TAREFAS
A – Segundo o texto sobre o Estatuto da Criança e do Adolescente, o que hoje não se pode ensinar a uma garota de doze anos?
B – Escreva a continuação do texto sobre o Estatuto da Criança e do Adolescente a partir da última frase apresentada.

TEXTO
========

O estatuto do menor, que foi eufemizado um monte de vezes até chegar ao (inútil) "Estatuto da Criança e do Adolescente", como se ambos não fossem menores, deveria ter sido uma ferramenta para coibir abusos. Na prática só os transferiu de mãos. Se antes abusava-se de adolescentes, por ser aceitável pagar-lhes menos, hoje não se pode ensinar uma profissão a uma garota de doze anos. Até uma empresa familiar pode ter problemas com o juizado se alguém ver uma criança ajudando a varrer o piso. Um professor que exija o estudo a um aluno pode ser processado por humilhação, ainda que ele tenha sido o inverso. Se antes as famílias relapsas tinham maiores chances de desenvolver tiranos em casa, hoje todas estão expostas ao risco. Quem abusa de adolescentes não deixará de fazê-lo por causa da lei, ele geralmente tem costas quentes para isso. Eles sabem que não, mas alimentam a histeria dos dois extremos, é o que os mantém no poder. Assim fomentam mais gerações de crianças mal acostumadas, podam a boa índole dos que gostam do trabalho e mantém a população presa a problemas que não fariam diferença se não fossem alimentados. Ai de quem pegar uma criança para criar, tem que deixar na rua, à espera do conselho tutelar.

Os dois tipos têm uma grande facilidade em disseminar suas mentalidades tortas, enchendo os noticiários de barbaridades terceiromundistas; como atrocidades de trânsito, depredações, pixações, "pequenas" corrupções, desacatos a funcionários públicos de baixo escalão, enfim, cousas que fazem parecer pequenas diante de tantos problemas que assolam o país. Fazem as pessoas acreditarem que estes "pequenos deslizes" nada têm a ver com as mazelas nacionais, encorajando sua repetição. Quem não tem tendências à barbárie não vai aderir, mas será assolado pelos que têm e passam a ver com normalidade virar sem dar seta, ultrapassar pela direita, parar em local proibido, ligar o som no último volume, furar o sinal com pedestres já atravessando e assim por diante. Afinal, o mundo está tão caótico, por que não vão consertá-lo em vez de encher o saco?

O caro leitor já deve ter se pego na situação de pensar que está no país errado. Deve ter pensado que está cercado e sem chances de escapar. Pois é assim mesmo que funciona. Os dois tipos mandam, agressivamente, prestar atenção um no que o outro está fazendo, como se o erro do outro fosse pior. Uma das estratégias é manter um escabro na surdina até ser útil, ou inevitável, como as tragédias anunciadas no Rio de Janeiro. Quer saber? Eles estão rindo. Distraíram nossas atenções para as vítimas, depois para a burocracia burra e inútil que está emperrando a entrega de doações, quando nos demos conta aprovaram vantagens para si mesmos em um processo vicioso de legislatura (sempre) em causa própria.

========

Dados de estimativa de pose
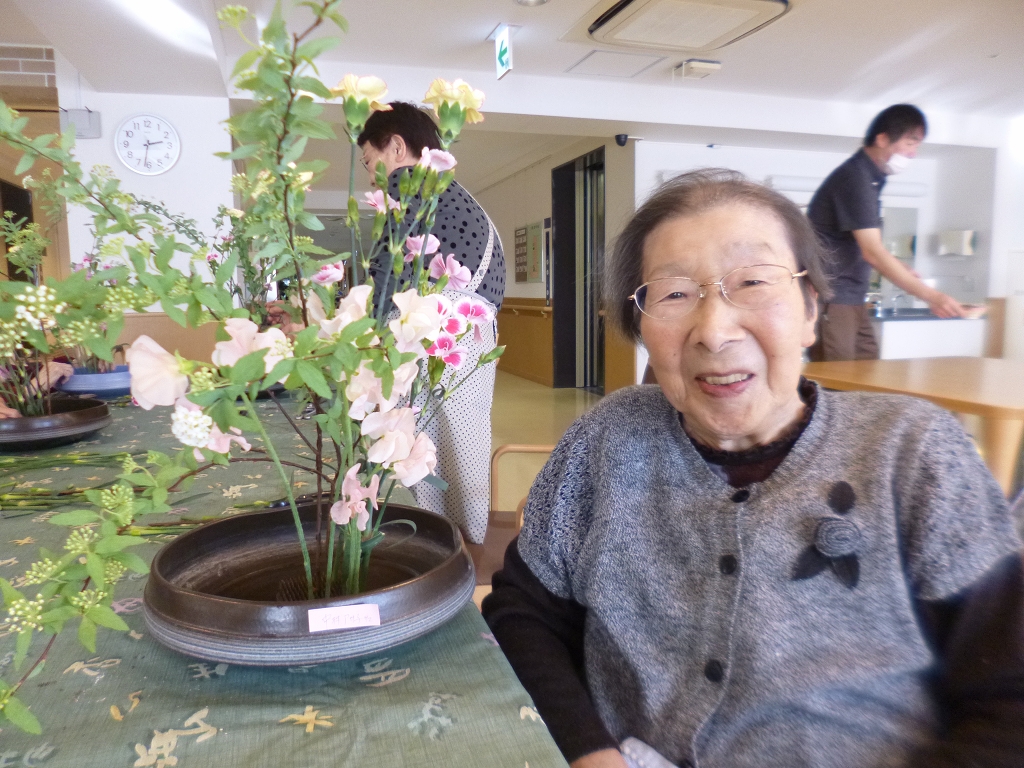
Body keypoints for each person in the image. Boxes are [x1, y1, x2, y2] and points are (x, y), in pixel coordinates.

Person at [482, 169, 1024, 768]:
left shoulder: (913, 448)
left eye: (753, 282)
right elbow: (523, 613)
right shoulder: (606, 439)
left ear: (811, 310)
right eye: (674, 294)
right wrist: (589, 752)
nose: (714, 331)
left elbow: (1009, 699)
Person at [356, 102, 506, 545]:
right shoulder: (456, 193)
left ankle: (435, 543)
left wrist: (361, 334)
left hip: (436, 328)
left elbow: (388, 272)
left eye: (368, 161)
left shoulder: (409, 184)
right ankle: (464, 539)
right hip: (470, 332)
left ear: (396, 147)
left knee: (420, 443)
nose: (371, 177)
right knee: (461, 442)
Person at [807, 104, 965, 361]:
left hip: (851, 298)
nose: (913, 153)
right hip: (834, 299)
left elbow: (865, 246)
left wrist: (899, 267)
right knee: (838, 379)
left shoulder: (870, 179)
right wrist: (931, 296)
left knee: (868, 373)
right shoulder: (855, 178)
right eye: (910, 143)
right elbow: (873, 252)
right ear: (882, 139)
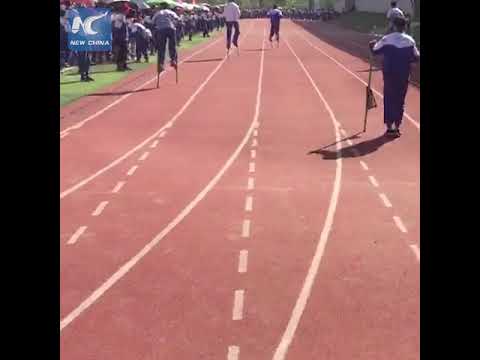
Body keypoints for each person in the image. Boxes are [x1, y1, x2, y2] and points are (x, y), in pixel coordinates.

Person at [369, 16, 419, 137]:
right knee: (400, 100)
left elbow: (375, 51)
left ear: (394, 26)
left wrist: (371, 44)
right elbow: (416, 57)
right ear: (404, 26)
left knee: (389, 98)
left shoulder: (387, 39)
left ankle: (390, 126)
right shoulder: (410, 40)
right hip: (403, 74)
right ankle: (396, 126)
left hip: (389, 73)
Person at [152, 1, 179, 72]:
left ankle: (161, 64)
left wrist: (157, 26)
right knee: (172, 45)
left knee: (161, 47)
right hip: (171, 29)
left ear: (161, 7)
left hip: (161, 30)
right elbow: (177, 19)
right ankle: (173, 60)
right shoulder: (171, 12)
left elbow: (153, 22)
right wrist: (174, 23)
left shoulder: (157, 13)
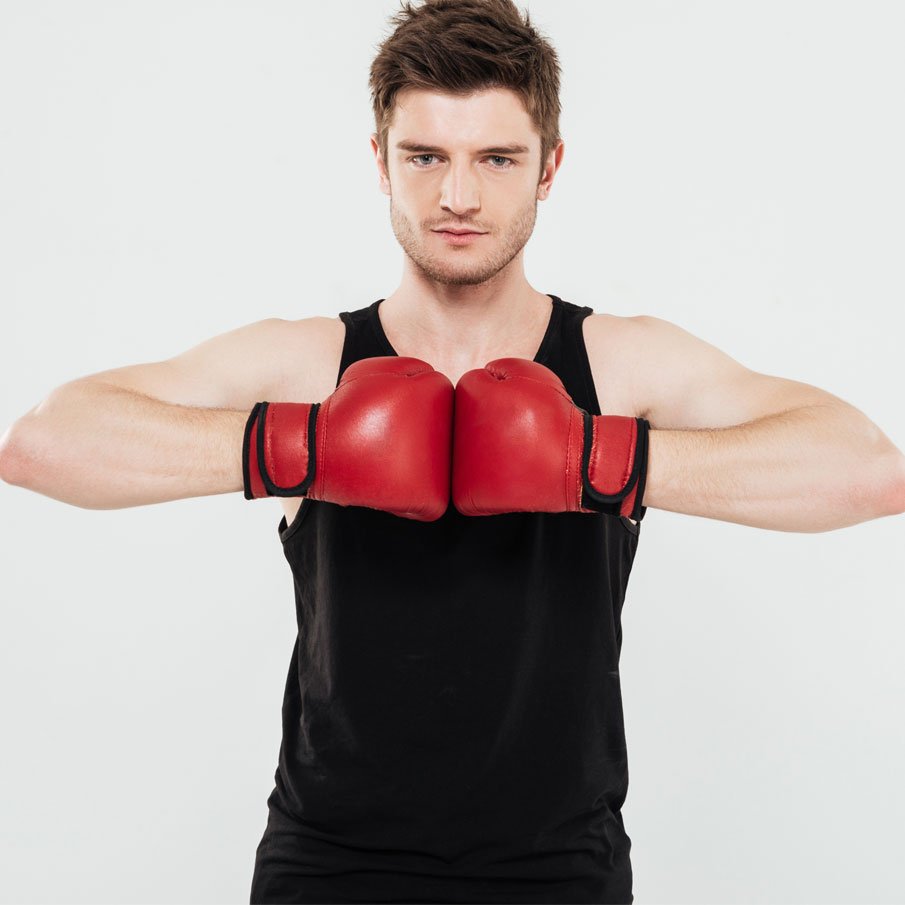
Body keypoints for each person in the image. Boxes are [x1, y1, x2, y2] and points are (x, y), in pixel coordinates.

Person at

========

RESPOSTAS DO EXERCÍCIO
A – Uma profissão.

B –
Então vem alguém dizer que na época da ditadura não era assim, como se na época a mídia pudesse noticiar o que quisesse. Mas fala de seu contexto pessoal, ou do que leu em algum jornal tendencioso, muitas vezes sem ter conhecido a época. Os meios de comunicação não ajudam, bastando ver o nível de imbecilidade dos programas, com especial caráter emburrecedor dos reality shows. Logo em seguida o telejornal apresenta um desfile de catástrofes, que te faz ter vontade de voltar para as amenidades e permissividades estúpidas daquele programa inútil.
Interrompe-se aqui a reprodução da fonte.